This was our third time playing the Nine Gates festival, and each time the organizing has gotten ever better... there has been a lot of fine tuning going on in the Prague World music scene over the last few years. Although inteneded as a Klezmer Festival, this year's festival was co-sponsored by the Prague Romanian Culture Institute, so things were a bit relaxed on the semito-authenticity front. There was some great Romanian Jazz when we were there.

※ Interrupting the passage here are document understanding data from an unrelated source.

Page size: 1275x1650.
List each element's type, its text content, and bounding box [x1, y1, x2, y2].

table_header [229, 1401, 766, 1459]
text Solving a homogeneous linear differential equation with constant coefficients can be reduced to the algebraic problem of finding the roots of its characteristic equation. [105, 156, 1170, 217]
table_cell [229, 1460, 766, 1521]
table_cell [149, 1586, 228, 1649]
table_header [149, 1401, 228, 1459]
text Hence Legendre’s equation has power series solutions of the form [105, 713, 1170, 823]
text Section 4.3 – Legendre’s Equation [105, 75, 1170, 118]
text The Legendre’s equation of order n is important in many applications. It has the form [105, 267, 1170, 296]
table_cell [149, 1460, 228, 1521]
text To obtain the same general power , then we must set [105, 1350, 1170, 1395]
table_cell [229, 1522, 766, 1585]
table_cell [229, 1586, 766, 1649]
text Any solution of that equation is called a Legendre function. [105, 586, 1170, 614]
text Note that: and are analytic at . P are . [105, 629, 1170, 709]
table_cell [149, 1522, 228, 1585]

The opening band was a local Czech Gypsy band, whose Jewish content seemed limited to having a guy in a tuxedo singing a medley from "Fiddler on the Roof"... which is fine, I suppose... I mean, that's what most folks expect. What I was expecting was this:Fresh Pilsner beer, the dark variety. Yeah... I've been on a diet... haven't had a beer since February, but heck, I'm in Prague, and the Czech's don't have any sense of a light summer cuisine. Bread and potato dumplings everywhere. And I mean everywhere.

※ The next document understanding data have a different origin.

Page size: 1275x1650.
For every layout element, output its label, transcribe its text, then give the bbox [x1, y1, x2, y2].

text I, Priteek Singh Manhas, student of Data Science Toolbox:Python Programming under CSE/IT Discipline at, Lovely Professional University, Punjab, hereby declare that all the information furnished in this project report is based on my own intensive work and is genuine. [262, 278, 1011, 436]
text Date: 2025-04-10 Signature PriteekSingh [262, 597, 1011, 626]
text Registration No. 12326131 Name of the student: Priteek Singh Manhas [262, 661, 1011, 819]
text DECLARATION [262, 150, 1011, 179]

As regards the parking problem... we did get a parking ticket on the mini-bus when we parked it in a public overnight space near the Malostranska Church. Like a good citizen of the EU that I am I marched down to the local police station to pay up (our van rental service travels to Prague quite a lot, after all...) and the local cops took down my info, asked if we were with the Festival, smiled, and told us to go our merry way. No fine! And that's fine with me.
Duck with knedly dumplings. Essentially, knedly is steamed bread. Not exactly the thing for Mr. Low-Carb, but this is the Czech Republic, after all, and that is duck, so... There are other forms of knedly mixing white and dark breads, and the dumps go well with any kind of gravy or sauce, although I really wish the Czechs would look at their calendars and say "Ah. Summer. Maybe time to lighten up."
We didn't see a single vegetable - with the exception of sauerkraut - during our entire stay in Prague. Did that bother us? No. But, since the national food is beer, and food at beer halls is filling and a lot cheaper than anything in a downtown restaurant, it remains a knedly-fest weekend for us. In fact, the first big carbo-load I had eaten in months was this:
Potato dumplings stuffed with smoked non-kosher meat served with the mild, cumin tinged sour cabbage that Czech serve with almost every dumpling dish. Eat thgis and you won;t be hungry anymore. The same goes for these stereotypical Good Soldier Svejk weenies which are pushed all over town to the teeming touristic masses.